Home » EUR » Pound up. Markets awaiting US non-farm payrolls.

Pound up. Markets awaiting US non-farm payrolls.

The Pound has recovered all of its losses from the festive period and his heading toward to strong end to the week. Anyone looking to purchase Euros may wish to take advantage of these present rates. This buoyancy arrives despite December’s service sector purchasing managers index (PMI) slipping to 49.7 from 53 in November. Any figure below 50 is considered to be bad and indicates that companies are reporting a decline in business

An alternative argument is that the cold weather during December hit the service sector. Analysts are therefore looking to see if these figures rebound over the coming months. If this is the start of a trend the Pound will be put under pressure.

The US Dollar has also maintained its strength after Wednesday’s strong employment data. Attention is now being paid to today’s non-farm payroll announcement. This is one of the key economic indicators of the month and will show whether the US recovery is benefitting Main Street as well as Wall Street. If the figures show sustained growth than we will expect the US Dollar to rally. On the other hand a consistent decline will cast doubt over the economic recovery.

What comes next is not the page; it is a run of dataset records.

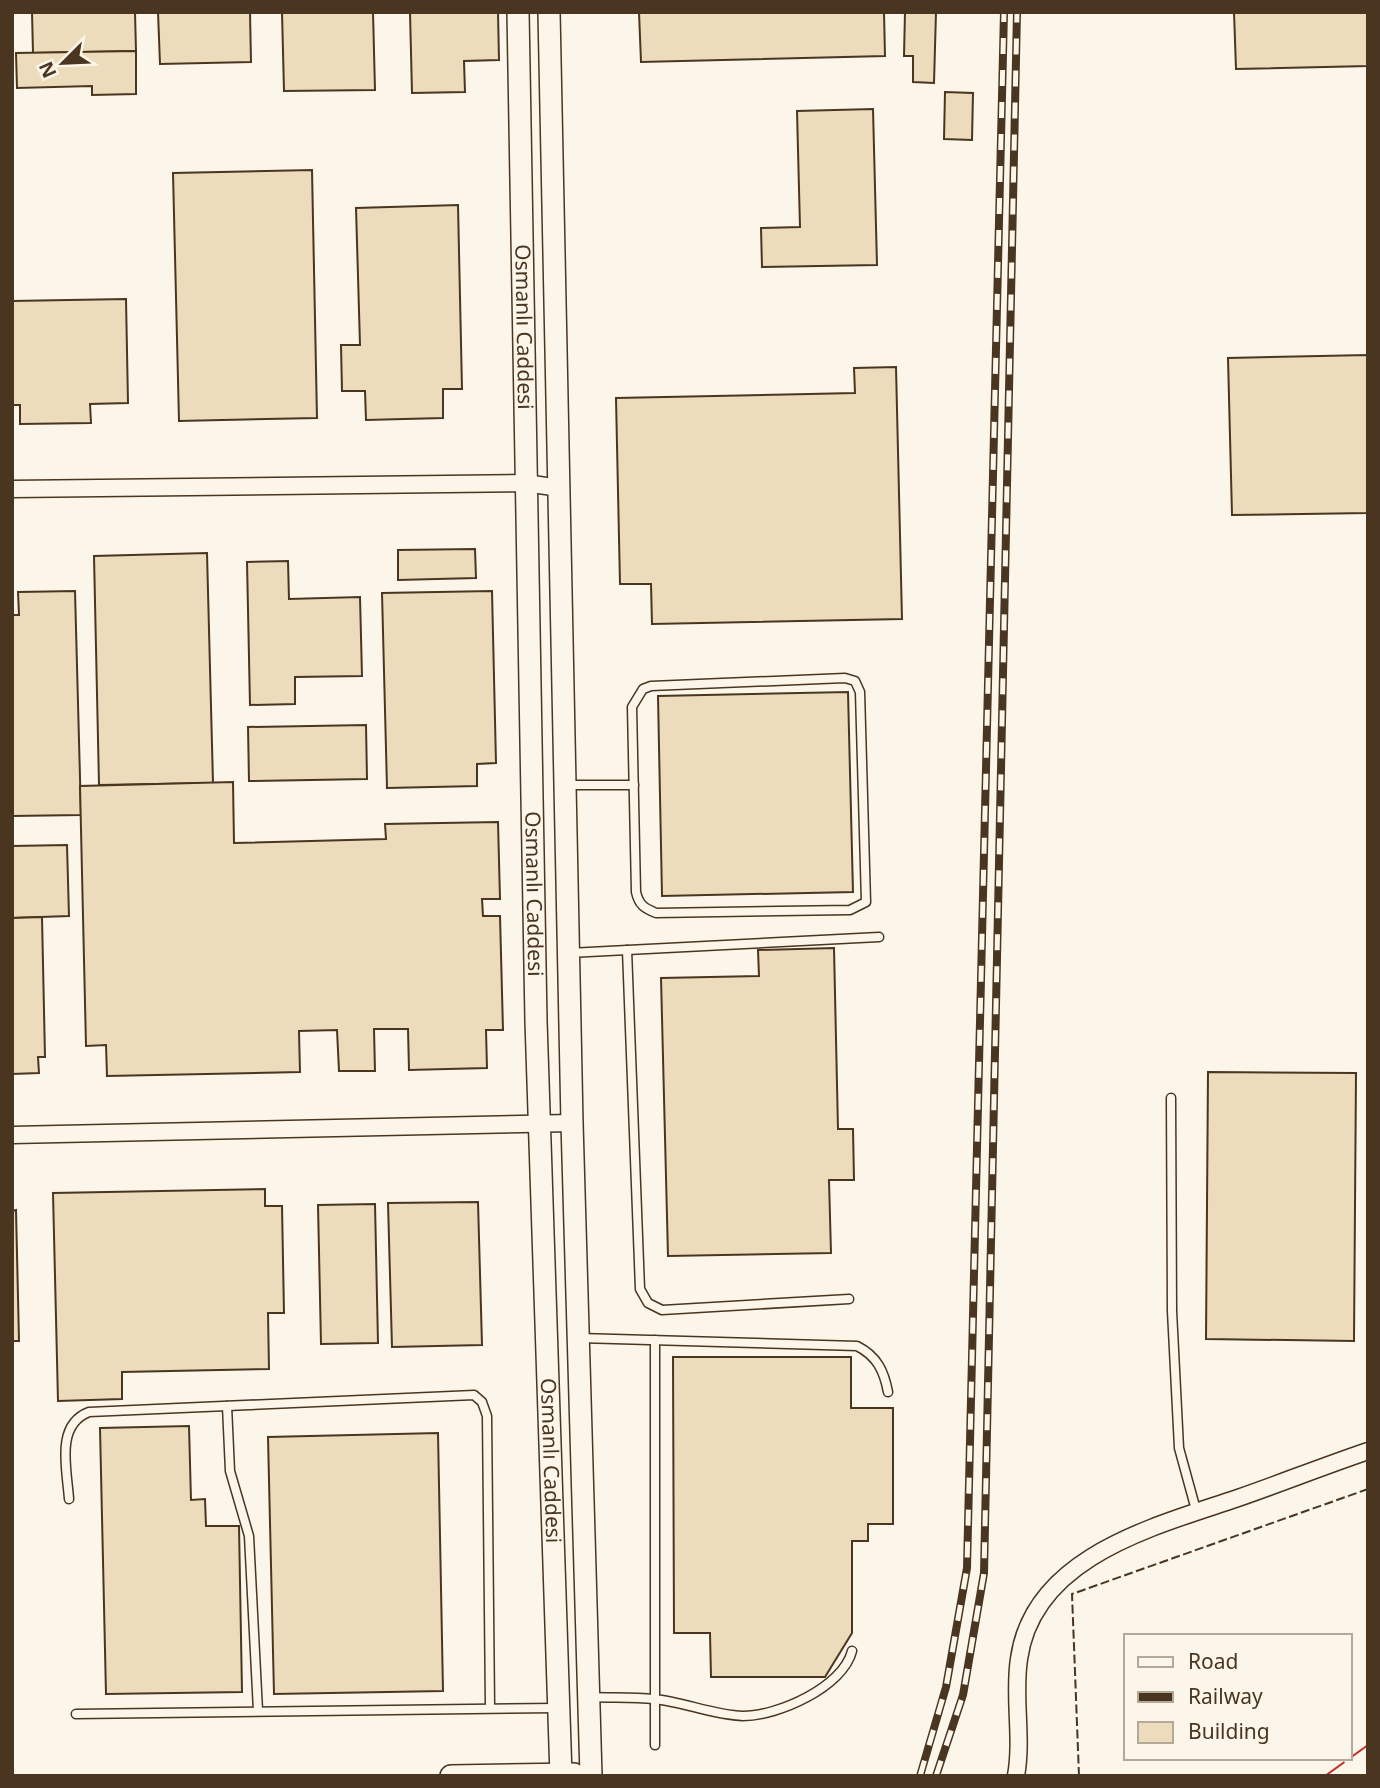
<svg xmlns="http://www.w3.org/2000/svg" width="1380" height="1788" viewBox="0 0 1380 1788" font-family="'Noto Sans',sans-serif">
  <rect width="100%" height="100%" fill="#fbf6e9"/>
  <!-- building -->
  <g fill="#ecdcbc" stroke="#4a3520" stroke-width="2">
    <polygon points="32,12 135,12 136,51 33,53"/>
    <polygon points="158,12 250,12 251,62 160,64"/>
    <polygon points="282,12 373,12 375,90 284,91"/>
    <polygon points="410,12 498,12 499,60 464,61 465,92 412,93"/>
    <polygon points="639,12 884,12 885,56 641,62"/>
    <polygon points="905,12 936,12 934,83 913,82 913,56 904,56"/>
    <polygon points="1234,12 1368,12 1368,66 1236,69"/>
    <polygon points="136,51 136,94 92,95 92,86 17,88 16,53"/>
    <polygon points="945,92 973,93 972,140 944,139"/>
    <polygon points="873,109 877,265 762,267 761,228 800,227 797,111"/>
    <polygon points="312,170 317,418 179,421 173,173"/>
    <polygon points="458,205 462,389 443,389 443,418 366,420 365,391 342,391 341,345 360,345 356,208"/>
    <polygon points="126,299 128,403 90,404 91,423 20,424 20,405 12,405 12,301"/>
    <polygon points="1368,355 1368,513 1232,515 1228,358"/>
    <polygon points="896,367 902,619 652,624 651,584 620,584 616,398 855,393 854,368"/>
    <polygon points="475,549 476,578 398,580 398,550"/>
    <polygon points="207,553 213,783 99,785 94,556"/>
    <polygon points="288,561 289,599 360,597 362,676 295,677 295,704 250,705 247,562"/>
    <polygon points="75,591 81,815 12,816 12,615 19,615 18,592"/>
    <polygon points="492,591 496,763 477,764 477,786 387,788 382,593"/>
    <polygon points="848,692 853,892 662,896 658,696"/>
    <polygon points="366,725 367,779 249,781 248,727"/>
    <polygon points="233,782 234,843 386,839 385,824 498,822 500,899 482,899 483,916 500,916 503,1030 486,1030 487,1068 409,1070 408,1029 374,1029 375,1071 339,1071 337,1030 299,1031 300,1072 107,1076 106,1045 86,1046 80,786"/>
    <polygon points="67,845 69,916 12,918 12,846"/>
    <polygon points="42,917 45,1057 38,1057 39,1073 12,1074 12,918"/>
    <polygon points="834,948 838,1129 853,1129 854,1180 829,1180 831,1253 668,1256 661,978 759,976 758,950"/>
    <polygon points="1208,1072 1356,1073 1354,1341 1206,1339"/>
    <polygon points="265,1189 265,1206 282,1206 284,1313 268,1313 269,1369 122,1372 122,1399 58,1401 53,1193"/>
    <polygon points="478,1202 482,1345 392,1347 388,1203"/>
    <polygon points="375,1204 378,1343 321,1344 318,1205"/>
    <polygon points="16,1210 19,1341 12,1341 12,1211"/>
    <polygon points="673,1357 851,1357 851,1408 893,1408 893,1524 868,1524 868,1541 852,1541 852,1633 825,1677 711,1677 710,1633 674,1633"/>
    <polygon points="189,1426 191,1500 205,1499 206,1526 239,1526 242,1692 106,1694 100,1428"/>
    <polygon points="438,1433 443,1691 274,1694 268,1437"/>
  </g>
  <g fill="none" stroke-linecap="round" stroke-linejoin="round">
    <!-- lane casing -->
    <g stroke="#4a3520" stroke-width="11">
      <g id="lane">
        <path d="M845,678L855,681L860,692L866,902L850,910L656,913C644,908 639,905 636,892L632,707L643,689L651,686Z"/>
        <polyline points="566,785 634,785"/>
        <polyline points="627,950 640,1289 648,1303 662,1310 849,1299"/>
        <polyline points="569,953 879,937"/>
        <polyline points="1171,1098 1172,1311 1179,1448 1196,1510"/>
        <path d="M579,1338L857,1346C877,1356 884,1371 888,1392"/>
        <polyline points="655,1340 655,1745"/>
        <polyline points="227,1406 230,1471 249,1536 258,1711"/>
        <path d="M69,1499C67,1469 55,1425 89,1412L474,1395L482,1402L487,1416L490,1707"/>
        <path d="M590,1697C611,1698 633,1697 654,1699C684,1702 713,1715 743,1716C778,1716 843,1687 852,1651"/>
        <polyline points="76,1714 556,1708"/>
      </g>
    </g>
    <!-- street casing -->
    <g stroke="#4a3520" stroke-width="19">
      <g id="street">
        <polyline points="12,489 525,483 560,488"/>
        <polyline points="12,1135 572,1123"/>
        <path d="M1016,1776C1023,1737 1013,1697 1019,1659C1033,1556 1156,1526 1238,1498C1281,1483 1324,1466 1368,1451"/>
      </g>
    </g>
    <!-- secondary casing -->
    <g stroke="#4a3520" stroke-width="24">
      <g id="secondary">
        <path id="s1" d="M518,12L536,1021L561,1776"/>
        <polyline points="549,12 572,1123 591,1776"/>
        <polyline points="451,1776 574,1774"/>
      </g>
    </g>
    <!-- lane -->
    <use href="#lane" stroke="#fbf6e9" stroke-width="8"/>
    <!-- street -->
    <use href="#street" stroke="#fbf6e9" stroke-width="16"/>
    <!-- secondary -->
    <use href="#secondary" stroke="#fbf6e9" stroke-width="21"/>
    <!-- rail casing -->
    <g stroke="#4a3520" stroke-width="8">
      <g id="rail">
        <polyline points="920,1776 946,1687 967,1568 1004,12"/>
        <polyline points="936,1776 963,1695 984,1573 1017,12"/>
      </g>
    </g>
    <!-- rail -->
    <use href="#rail" stroke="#fbf6e9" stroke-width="5" stroke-dasharray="16" stroke-linecap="butt"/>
    <!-- fence -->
    <polyline stroke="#4a3520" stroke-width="2" stroke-dasharray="9 3.5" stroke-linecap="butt" points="1079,1776 1072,1594 1368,1489"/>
    <!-- power -->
    <g stroke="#c62828" stroke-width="2" stroke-dasharray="24 5 3.5 5" stroke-linecap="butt">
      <polyline points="1350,1758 1368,1745"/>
      <polyline points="1325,1776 1350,1758"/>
    </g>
  </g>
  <g text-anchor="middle" stroke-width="5" stroke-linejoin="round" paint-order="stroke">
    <!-- street labels -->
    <g font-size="21" fill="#4a3520" stroke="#fbf6e9">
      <text dy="7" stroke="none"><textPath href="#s1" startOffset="315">Osmanlı Caddesi</textPath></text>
      <text dy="7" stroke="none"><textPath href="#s1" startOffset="882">Osmanlı Caddesi</textPath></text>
      <text dy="7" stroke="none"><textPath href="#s1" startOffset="1449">Osmanlı Caddesi</textPath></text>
    </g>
  </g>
  <!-- border -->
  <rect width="1380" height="1788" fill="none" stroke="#4a3520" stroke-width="28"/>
  <!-- legend -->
  <rect x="1124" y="1634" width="228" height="126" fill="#fbf6e9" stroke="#b4a999" stroke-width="2"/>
  <rect x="1138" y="1657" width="35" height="10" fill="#fbf6e9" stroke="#b4a999" stroke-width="2"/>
  <text x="1188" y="1669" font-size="21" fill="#4a3520">Road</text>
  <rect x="1138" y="1692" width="35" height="10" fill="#4a3520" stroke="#b4a999" stroke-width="2"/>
  <text x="1188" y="1704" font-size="21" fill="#4a3520">Railway</text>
  <rect x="1138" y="1722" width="35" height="21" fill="#ecdcbc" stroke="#b4a999" stroke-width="2"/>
  <text x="1188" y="1739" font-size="21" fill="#4a3520">Building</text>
  <!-- north arrow -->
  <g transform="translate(63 63) rotate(246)" stroke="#fbf6e9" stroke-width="5" paint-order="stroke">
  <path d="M0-5L12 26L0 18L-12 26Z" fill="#4a3520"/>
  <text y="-10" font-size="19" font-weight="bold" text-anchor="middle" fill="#4a3520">N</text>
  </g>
</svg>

“There have been positive developments for the U.S. economy pointing to a more sustained recovery, whereas investors remain concerned about developments in the UK and Europe,” said Lee Hardman, currency economist at Bank of Tokyo-Mitsubishi UFJ.

Over on the continent the Euro continues to struggle after a series of sluggish economic data was released yesterday. European consumer confidence, business confidence and retail sales figures all underwhelmed. This suggests the European economies, especially the peripherals are all struggling to recover from the recession. Further to Wednesday concerns over Portugal’s ability to finance its deficits, the markets are becoming very bearish about Europe.

The corollary of this as always is Germany. The German economy is very strong and seems to have not been affected by the European debt crisis. German factory orders increased by 5.2% in November 2010, following a 1.6% rise in October. Orders from countries outside the European Economic Area were up almost 15%, which is particularly robust.  The weak European currency is clearly benefitting Germany, which coupled with her strong economy is having a positive impact on exports.